- _Problem description_: Scan the listing below for "Waggoner", then report every line that has it.

Input data section start

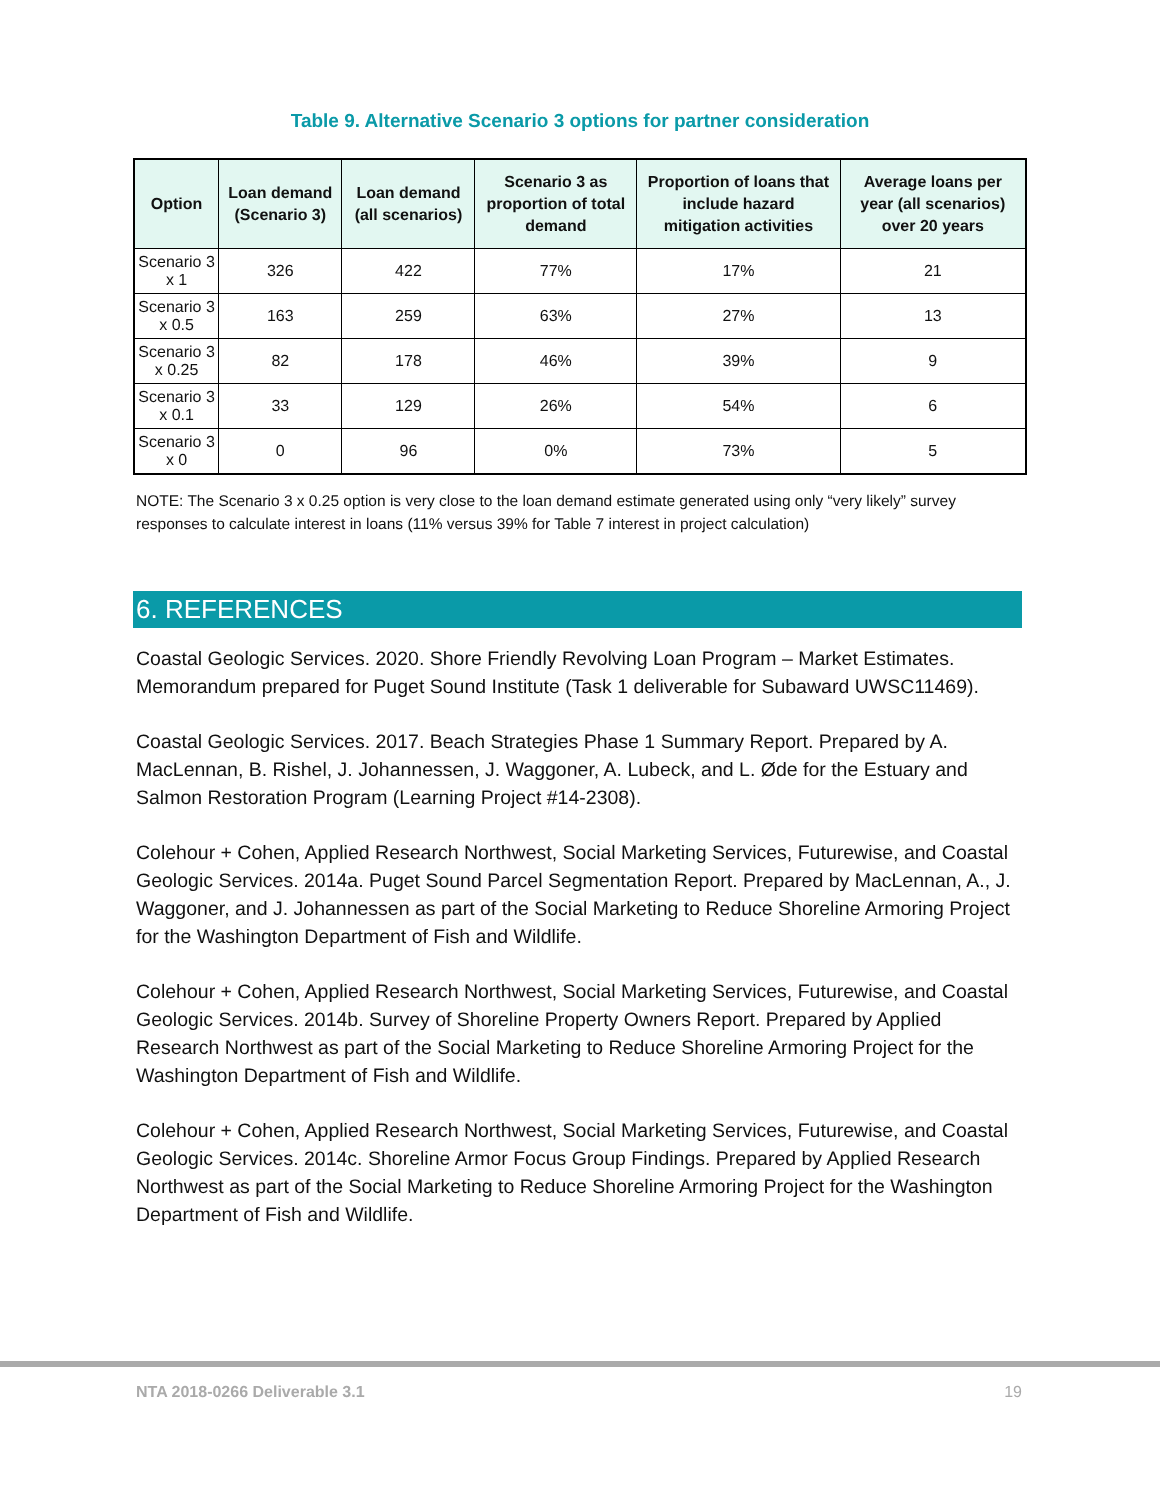Table 9. Alternative Scenario 3 options for partner consideration
| Option | Loan demand (Scenario 3) | Loan demand (all scenarios) | Scenario 3 as proportion of total demand | Proportion of loans that include hazard mitigation activities | Average loans per year (all scenarios) over 20 years |
| --- | --- | --- | --- | --- | --- |
| Scenario 3 x 1 | 326 | 422 | 77% | 17% | 21 |
| Scenario 3 x 0.5 | 163 | 259 | 63% | 27% | 13 |
| Scenario 3 x 0.25 | 82 | 178 | 46% | 39% | 9 |
| Scenario 3 x 0.1 | 33 | 129 | 26% | 54% | 6 |
| Scenario 3 x 0 | 0 | 96 | 0% | 73% | 5 |
NOTE: The Scenario 3 x 0.25 option is very close to the loan demand estimate generated using only “very likely” survey responses to calculate interest in loans (11% versus 39% for Table 7 interest in project calculation)
6. REFERENCES
Coastal Geologic Services. 2020. Shore Friendly Revolving Loan Program – Market Estimates. Memorandum prepared for Puget Sound Institute (Task 1 deliverable for Subaward UWSC11469).
Coastal Geologic Services. 2017. Beach Strategies Phase 1 Summary Report. Prepared by A. MacLennan, B. Rishel, J. Johannessen, J. Waggoner, A. Lubeck, and L. Øde for the Estuary and Salmon Restoration Program (Learning Project #14-2308).
Colehour + Cohen, Applied Research Northwest, Social Marketing Services, Futurewise, and Coastal Geologic Services. 2014a. Puget Sound Parcel Segmentation Report. Prepared by MacLennan, A., J. Waggoner, and J. Johannessen as part of the Social Marketing to Reduce Shoreline Armoring Project for the Washington Department of Fish and Wildlife.
Colehour + Cohen, Applied Research Northwest, Social Marketing Services, Futurewise, and Coastal Geologic Services. 2014b. Survey of Shoreline Property Owners Report. Prepared by Applied Research Northwest as part of the Social Marketing to Reduce Shoreline Armoring Project for the Washington Department of Fish and Wildlife.
Colehour + Cohen, Applied Research Northwest, Social Marketing Services, Futurewise, and Coastal Geologic Services. 2014c. Shoreline Armor Focus Group Findings. Prepared by Applied Research Northwest as part of the Social Marketing to Reduce Shoreline Armoring Project for the Washington Department of Fish and Wildlife.
NTA 2018-0266 Deliverable 3.1 19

Input data section end

- _Reply_:
Coastal Geologic Services. 2017. Beach Strategies Phase 1 Summary Report. Prepared by A. MacLennan, B. Rishel, J. Johannessen, J. Waggoner, A. Lubeck, and L. Øde for the Estuary and Salmon Restoration Program (Learning Project #14-2308).
Colehour + Cohen, Applied Research Northwest, Social Marketing Services, Futurewise, and Coastal Geologic Services. 2014a. Puget Sound Parcel Segmentation Report. Prepared by MacLennan, A., J. Waggoner, and J. Johannessen as part of the Social Marketing to Reduce Shoreline Armoring Project for the Washington Department of Fish and Wildlife.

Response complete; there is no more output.